The handover ceremony was attended by Ministers and high-level officials from the Ministry of the Environment of the Office of the Prime Minister, Ministry of Humanitarian Affairs and Disaster Management, the Ministry of Energy and Water Resources, and the Ministry of Livestock, Forestry and Rangeland. UNDP Somalia Country Director, Mr George Conway, and the manager of the EU Energy and Infrastructure Programme, Mr. Mohamed Haji, were also in attendance.

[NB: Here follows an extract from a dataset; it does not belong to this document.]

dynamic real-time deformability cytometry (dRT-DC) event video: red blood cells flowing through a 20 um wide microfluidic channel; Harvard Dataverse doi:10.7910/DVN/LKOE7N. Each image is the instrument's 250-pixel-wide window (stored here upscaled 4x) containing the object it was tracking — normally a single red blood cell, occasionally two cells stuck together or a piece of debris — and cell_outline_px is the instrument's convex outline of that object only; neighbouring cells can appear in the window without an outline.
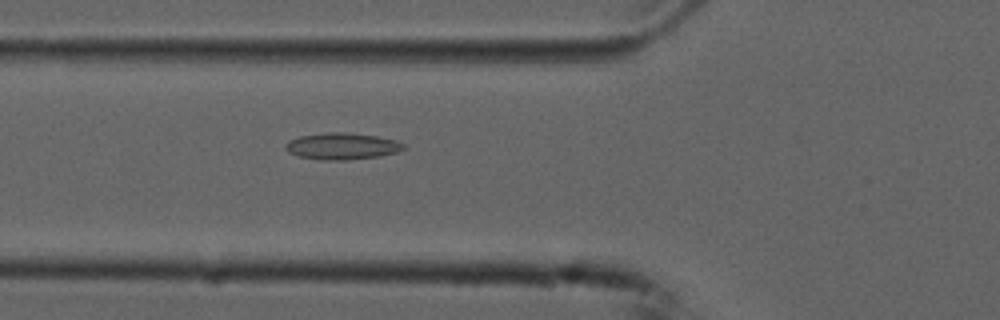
{"species": "common noctule bat (a hibernating species)", "species_latin": "Nyctalus noctula", "temperature_condition": "cold", "stored_images_in_passage": 18, "camera_frame_rate_fps": 3000, "um_per_image_px": 0.085, "animal": {"sex": "male", "forearm_length_mm": 52.5}, "frame": {"image": 1, "passage_image": 12, "time_ms": 3.667, "image_size_px": [1000, 320], "cell_outline_px": [[408, 148], [396, 152], [380, 156], [348, 160], [320, 160], [300, 156], [288, 152], [284, 148], [284, 144], [288, 140], [300, 136], [328, 132], [344, 132], [376, 136], [396, 140], [404, 144]], "centroid_in_image_um": [29.07, 12.43], "position_along_channel_um": 96.7, "area_um2": 18.44}}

Speaking at the ceremony, the Deputy Minister of Livestock, Forestry and Rangeland, Mr. Abdikarim Kahlif Dhalac, thanked UNDP and the EU for their support on behalf of the Federal Government and sector Ministries. “Today marks a milestone moment in mitigating deforestation and land degradation and in implementing alternative solutions to charcoal.”
“It’s our responsibility in the Federal Government to take forward this work, to protect our environment and ensure equitable use of our natural resources,” he added.
The manager of the EU Programme for Energy and Infrastructure, Mr. Haji Mohamed, said the EU remains committed to addressing issues linked to unsustainable charcoal use, and improving natural resource management across Somalia. “Natural resource management is a critical component of all EU programmes and initiatives. We are proud to support and appreciate the expansion of energy options in Somalia, which will significantly contribute to controlling the alarming rate of deforestation,” he said.
UNDP Somalia Country Director, Mr. George Conway, reiterated that Somalia’s dependence on charcoal is a major security and development challenge. “Unsustainable use of charcoal results in irreversible environmental degradation and has consequences in the form of poor living conditions and negative impacts on Somalia’s economy,” he said.
“UNDP remains committed to and looks forward to strengthening our partnerships with the Somali Government, and national and international organizations, to address development challenges in Somalia,” Mr. Conway added.
UNDP is supporting the Government to provide alternative energy options to charcoal use under the United Nations Joint Programme on Sustainable Charcoal Reduction and Alternative Livelihoods (PROSCAL), which is funded by Sweden, the European Union and Italy.